On ne s’estime pas heureux quand le visage déclenche les mots désagréables, les sourires de biais, le sans-gêne tirailleur. L’arrière-grand-mère en souffrit depuis ce temps, où même l’école était à peine suivie, sans escale de bien-être, où le travail percute et relance un autre labeur, où même l’école est une assignation, puis vastes années plus loin, la grand-mère et puis la mère en souffrirent, de ces regards petits. Il n’y a pas d’hommage possible à ceux qui s’autorisent le mépris, à tordre et cavaler dans le rire ambiant. Pourtant, ne manquaient pas d’humour, les femmes rêveuses, fendues, frondeuses sous le saccage. Ma mère finit enfermée dans un pensionnat pendant sept ans. Elle écrivait au monde entier, les correspondants du Vietnam, du Cameroun, du Chili. Elle collectionnait les timbres, les photographies, les longues lettres de patience dans l’internat soulevé de bruits, de fatras et de rires. A leurs yeux, elle restait un pré sans joie, criblé de mauvaises herbes. Ils l’arrachaient à pleines mains pour défricher son monde. Fallait qu’elle s’arrange, cette pauvresse.

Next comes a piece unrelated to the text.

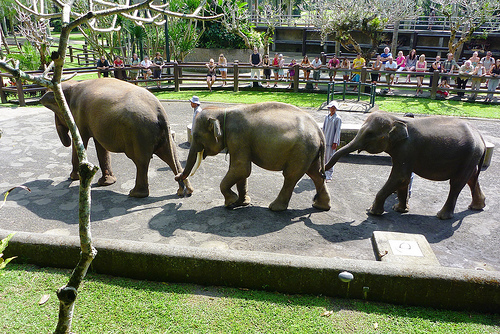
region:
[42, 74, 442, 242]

Un homme différent, il endosse, il s’arme, il avance dans le tas.
Mais de cette matière indéfinissable, la fille est cravachée en animale de somme.

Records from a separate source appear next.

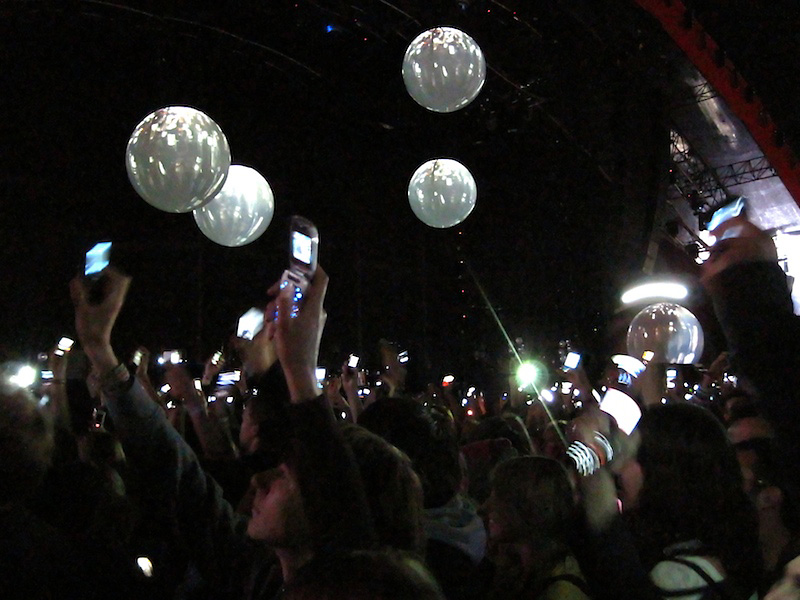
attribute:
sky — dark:
[3, 9, 798, 362]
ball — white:
[119, 108, 234, 215]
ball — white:
[400, 153, 482, 234]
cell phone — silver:
[267, 213, 321, 334]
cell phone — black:
[74, 239, 120, 305]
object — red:
[639, 7, 799, 204]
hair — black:
[649, 400, 739, 561]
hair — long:
[644, 400, 756, 593]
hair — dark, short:
[365, 405, 458, 492]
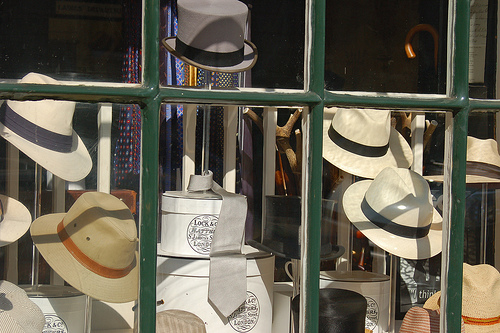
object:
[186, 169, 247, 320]
tie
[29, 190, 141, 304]
hat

Il paraît que les traumas passent à travers sang dans les générations. Aussi ai-je été si vigilante au moindre signe de harcèlement parmi ceux qui, parmi les jeunes, les saloperies sur lieu de travail, la gorge se serre, on reste fixer la scène, on ouvre la bouche, le corps tendu droit devant : regarder sans parler, les yeux voient, dire ce qu’on a vu, le dire deux fois, regarder, et redire. Jusqu’à temps que le rire s’écrase dans son trou, et ne revienne jamais.
A la nuit tombée, il faut tout éteindre. Pour être libre.